Turtle golfina escobilla oaxaca mexico claudio giovenzana 2010” by Claudio Giovenzana – Claudio Giovenzana Licensed under CC BY-SA 3.0 via Wikimedia Commons.

They live in very tropical waters. For example, the waters of Florida is actually rather cold for them. Last summer, I got to see my first olive ridley sea turtle. There was one that found stranded on Lantana Beach, which is a bit south from West Palm Beach, Florida and was taken to the Loggerhead Marinelife Center. I was informed that this was the first olive ridley to be stranded this north. I found that to be rather surprising. After rehabilitating Megan, she was taken down to Key West and released there.
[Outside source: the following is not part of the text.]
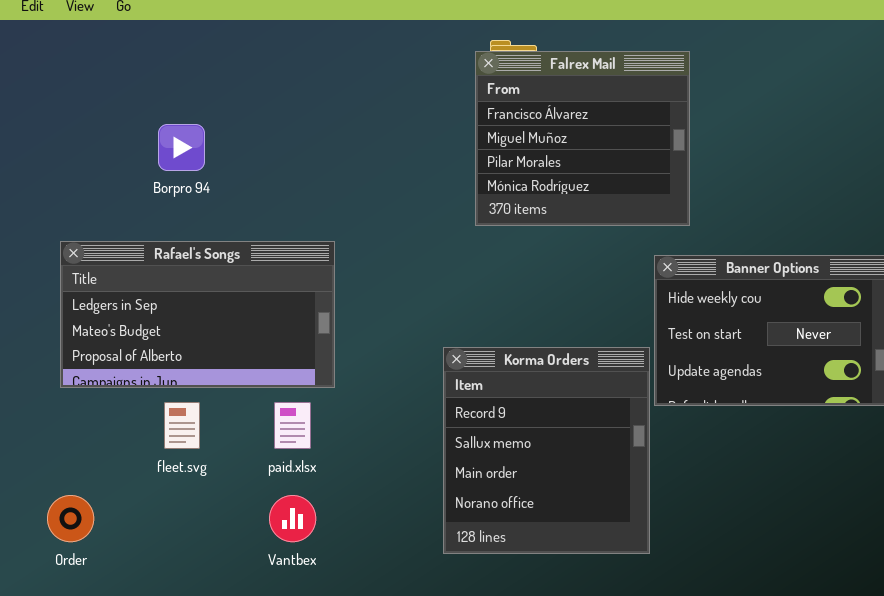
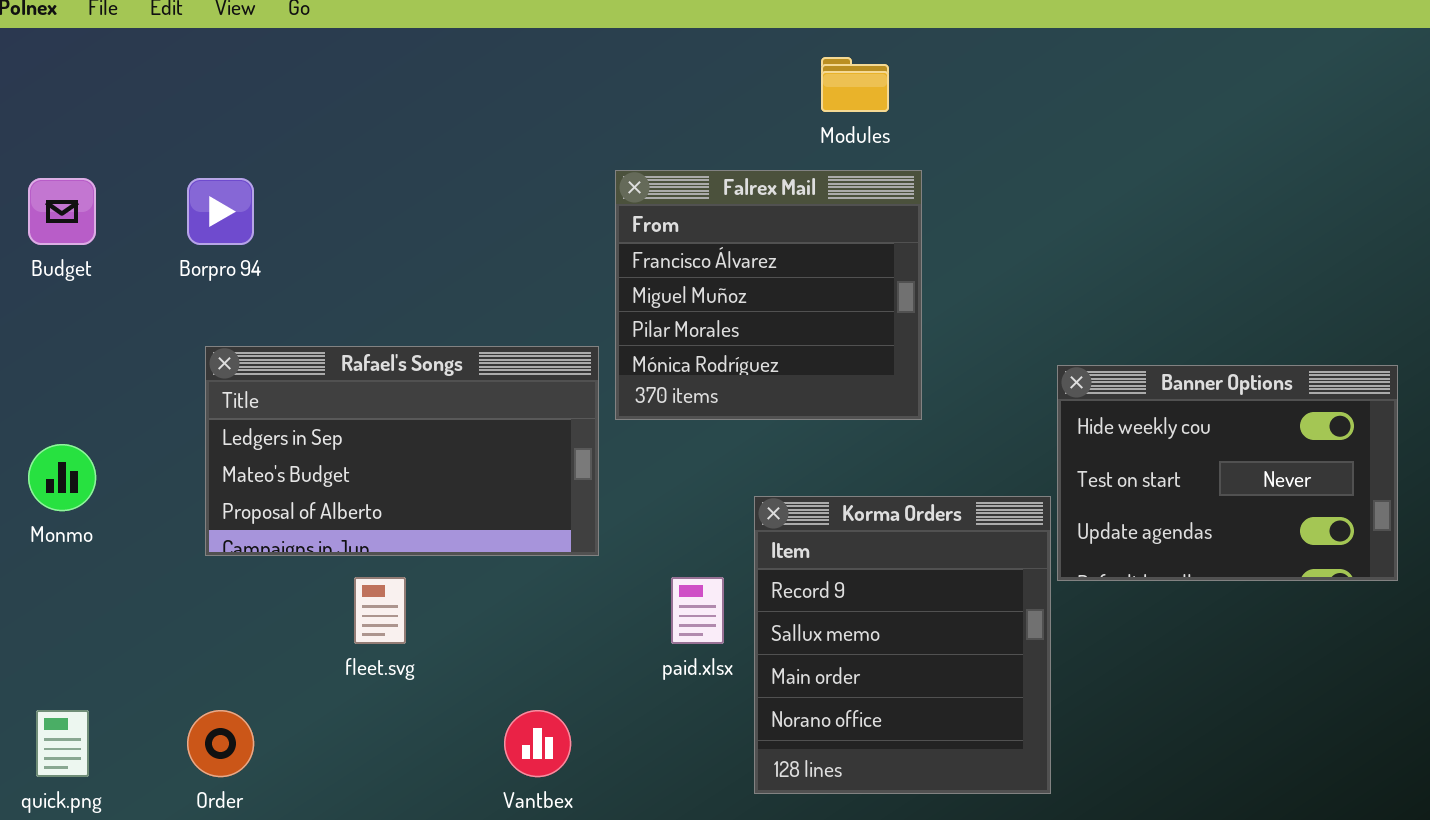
Falrex Mail: [475,51,690,226] -> [615,170,922,420], moved
Borpro 94: [158,124,205,171] -> [187,178,254,245], moved
paid.xlsx: [274,402,311,449] -> [671,577,724,644], moved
That is one turtle I will never forget!

Olive ridley sea turtles like to live in different environments from the open ocean to coastal waters. However, they prefer a more pelagic lifestyle. Like the kemp’s ridley and the loggerhead, the olive ridley likes to eat crustaceans and they find those more in the deeper waters.

Just like the kemp’s ridley, the female olive ridleys nest in arribadas. Some females will exhibit what is known as mixed nesting. What is mixed nesting? Well, mixed nesting is when one female will nest during an arribada and at a different time of the nesting season will nest by herself. Pretty cool, right? The olive ridley sea turtles reach sexual maturity at a fairly young age for sea turtles. They reach sexual maturity at around 15 years.

All About Sea Turtles: Part V

The hawksbill sea turtle is truly a sight to see. We all love the oh so beautiful tortoise shell design. My glasses actually have the tortoise shell print that I love. However, gladly it is plastic and not the real thing. Back in the day, the tortoise shell design actually came straight from the hawksbill. Yes, the hawksbill sea turtle not a tortoise. But, seriously tortoise shell sounds so much better than hawksbill shell. Anyway, in America we no longer use the actual shell to make the design since the hawksbill is listed as a Critically Endangered species. Unfortunately, in other places the shell is still used.

But seriously, look at this beautiful creature!


CC: Hawksbill Sea Turtle/Carey de Concha

So, I’m sure you can now see why the hawksbill sea turtle is definitely one of my favorites!

Anyway, enough about its spectacular shell, let’s talk about the sea turtle. The hawksbill sea turtle gets its name from its beak-like mouth. Take another look at the sea turtle and you’ll see what I’m talking about if you didn’t already. So, I bet you are now wondering what they eat since they have such an interesting mouth. The beak-like mouth allows them to be able to reach into holes in coral reefs. Why would they need this special ability? Well, their favorite thing to eat are sponges. These turtles also enjoy eating anemones, squid, and shrimp.

Similar to the kemp’s ridley, the hawksbill is relatively small, but not as small as the kemp’s. The hawksbill sea turtle can weigh up to 150 pounds. Just like the kemp’s ridley, the hawksbill sea turtle also likes to live closer to the coast rather than the open ocean. But, that’s kind of obvious once you find out that their favorite treat is a sponge. However, when they are juveniles they like to live in the open ocean and move closer to shore as they mature.

There is a large population of hawksbill sea turtles in Puerto Rico. That’s really important to me because my family comes from Puerto Rico. In 1998, a critical habitat was made for them in the waters of a small island that is part of Puerto Rico. Mona and Monito Islands are west of the mainland of Puerto Rico.